Description of the task
The response should hold each line from the entries below where "elements" is found.

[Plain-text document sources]
== Segment start ==

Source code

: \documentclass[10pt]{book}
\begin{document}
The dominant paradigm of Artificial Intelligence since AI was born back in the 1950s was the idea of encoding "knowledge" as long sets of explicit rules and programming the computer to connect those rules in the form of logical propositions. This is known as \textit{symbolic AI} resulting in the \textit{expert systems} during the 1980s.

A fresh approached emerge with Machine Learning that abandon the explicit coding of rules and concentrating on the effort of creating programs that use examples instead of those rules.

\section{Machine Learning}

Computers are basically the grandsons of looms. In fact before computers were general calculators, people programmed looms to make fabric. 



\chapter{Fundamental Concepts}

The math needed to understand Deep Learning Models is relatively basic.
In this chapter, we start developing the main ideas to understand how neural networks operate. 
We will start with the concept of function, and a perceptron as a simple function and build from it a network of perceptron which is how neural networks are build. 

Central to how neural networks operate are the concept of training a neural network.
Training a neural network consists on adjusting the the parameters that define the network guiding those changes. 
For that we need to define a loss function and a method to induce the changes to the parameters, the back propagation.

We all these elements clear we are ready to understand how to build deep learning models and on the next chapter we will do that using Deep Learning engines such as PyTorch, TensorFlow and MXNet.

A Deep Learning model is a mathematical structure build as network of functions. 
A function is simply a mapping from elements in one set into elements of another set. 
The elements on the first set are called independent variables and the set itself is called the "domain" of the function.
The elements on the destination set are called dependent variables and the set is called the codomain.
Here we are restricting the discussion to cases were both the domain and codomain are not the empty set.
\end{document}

== Segment end ==
== Segment start ==

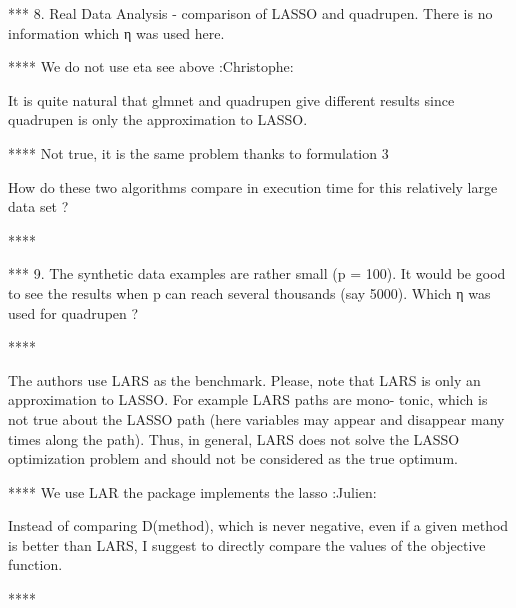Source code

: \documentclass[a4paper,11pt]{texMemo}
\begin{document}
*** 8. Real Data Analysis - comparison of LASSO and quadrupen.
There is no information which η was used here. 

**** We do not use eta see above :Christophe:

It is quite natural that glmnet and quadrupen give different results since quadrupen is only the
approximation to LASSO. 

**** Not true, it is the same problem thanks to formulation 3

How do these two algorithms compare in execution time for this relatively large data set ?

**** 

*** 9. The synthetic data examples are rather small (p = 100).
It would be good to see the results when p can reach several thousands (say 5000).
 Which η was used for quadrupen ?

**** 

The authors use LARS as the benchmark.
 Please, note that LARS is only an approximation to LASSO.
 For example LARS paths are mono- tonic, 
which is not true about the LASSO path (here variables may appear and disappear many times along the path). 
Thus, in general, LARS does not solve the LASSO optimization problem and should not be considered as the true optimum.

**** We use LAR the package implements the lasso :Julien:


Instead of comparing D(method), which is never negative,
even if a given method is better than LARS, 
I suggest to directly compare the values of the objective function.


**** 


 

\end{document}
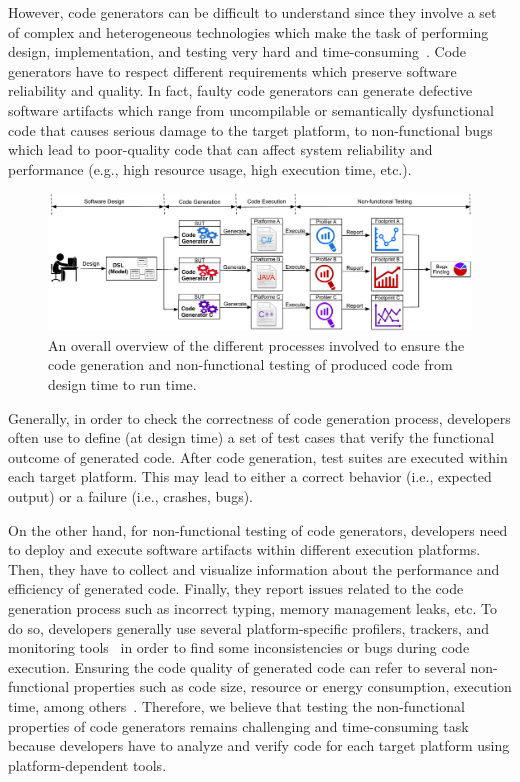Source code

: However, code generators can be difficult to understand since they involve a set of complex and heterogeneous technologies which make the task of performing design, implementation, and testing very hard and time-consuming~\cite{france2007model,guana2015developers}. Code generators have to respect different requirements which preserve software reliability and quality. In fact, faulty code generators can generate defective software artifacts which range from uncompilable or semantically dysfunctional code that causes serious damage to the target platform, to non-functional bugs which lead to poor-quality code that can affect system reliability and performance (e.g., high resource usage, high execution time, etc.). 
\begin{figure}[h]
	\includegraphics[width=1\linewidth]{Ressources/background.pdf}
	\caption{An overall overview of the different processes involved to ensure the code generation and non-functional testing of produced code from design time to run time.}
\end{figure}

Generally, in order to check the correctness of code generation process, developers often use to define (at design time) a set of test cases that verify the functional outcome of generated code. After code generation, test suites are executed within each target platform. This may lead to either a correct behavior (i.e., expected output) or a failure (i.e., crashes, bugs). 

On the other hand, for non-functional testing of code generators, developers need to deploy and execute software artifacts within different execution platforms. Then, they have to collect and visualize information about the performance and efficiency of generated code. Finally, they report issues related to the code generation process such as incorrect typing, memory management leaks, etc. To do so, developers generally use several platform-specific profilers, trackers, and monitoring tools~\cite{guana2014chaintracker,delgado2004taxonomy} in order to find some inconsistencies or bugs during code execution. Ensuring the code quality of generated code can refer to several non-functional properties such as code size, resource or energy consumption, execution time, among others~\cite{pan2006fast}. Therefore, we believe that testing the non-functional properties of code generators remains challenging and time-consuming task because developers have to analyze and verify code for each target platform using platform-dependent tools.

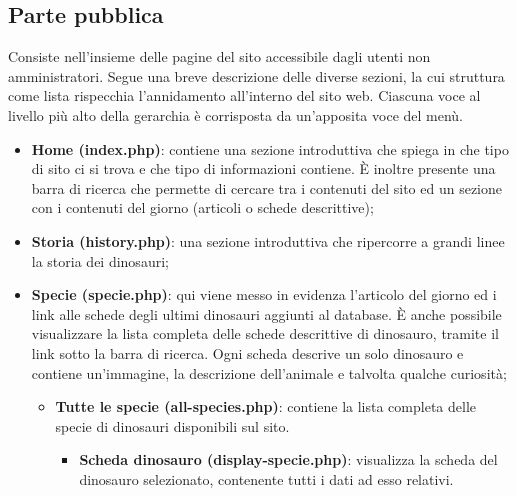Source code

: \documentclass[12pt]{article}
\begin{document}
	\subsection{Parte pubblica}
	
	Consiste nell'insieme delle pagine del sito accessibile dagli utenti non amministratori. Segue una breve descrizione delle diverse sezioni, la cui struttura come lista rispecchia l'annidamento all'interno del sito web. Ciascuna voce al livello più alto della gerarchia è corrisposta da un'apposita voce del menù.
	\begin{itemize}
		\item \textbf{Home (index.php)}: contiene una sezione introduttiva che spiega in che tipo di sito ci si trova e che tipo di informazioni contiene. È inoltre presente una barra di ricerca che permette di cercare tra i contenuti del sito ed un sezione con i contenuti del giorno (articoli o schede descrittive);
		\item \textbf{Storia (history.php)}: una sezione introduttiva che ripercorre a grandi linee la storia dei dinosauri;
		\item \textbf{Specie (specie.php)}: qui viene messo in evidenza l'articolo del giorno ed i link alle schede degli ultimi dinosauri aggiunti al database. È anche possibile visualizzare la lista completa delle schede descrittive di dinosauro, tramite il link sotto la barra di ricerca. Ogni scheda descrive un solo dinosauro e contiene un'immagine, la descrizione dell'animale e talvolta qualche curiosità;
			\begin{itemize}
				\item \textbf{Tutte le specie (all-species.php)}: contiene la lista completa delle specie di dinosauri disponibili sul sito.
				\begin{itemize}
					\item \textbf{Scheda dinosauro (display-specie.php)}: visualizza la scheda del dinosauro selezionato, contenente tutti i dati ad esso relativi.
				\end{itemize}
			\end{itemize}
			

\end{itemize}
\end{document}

== Segment end ==

Completed exercise
We all these elements clear we are ready to understand how to build deep learning models and on the next chapter we will do that using Deep Learning engines such as PyTorch, TensorFlow and MXNet.
A function is simply a mapping from elements in one set into elements of another set. 
The elements on the first set are called independent variables and the set itself is called the "domain" of the function.
The elements on the destination set are called dependent variables and the set is called the codomain.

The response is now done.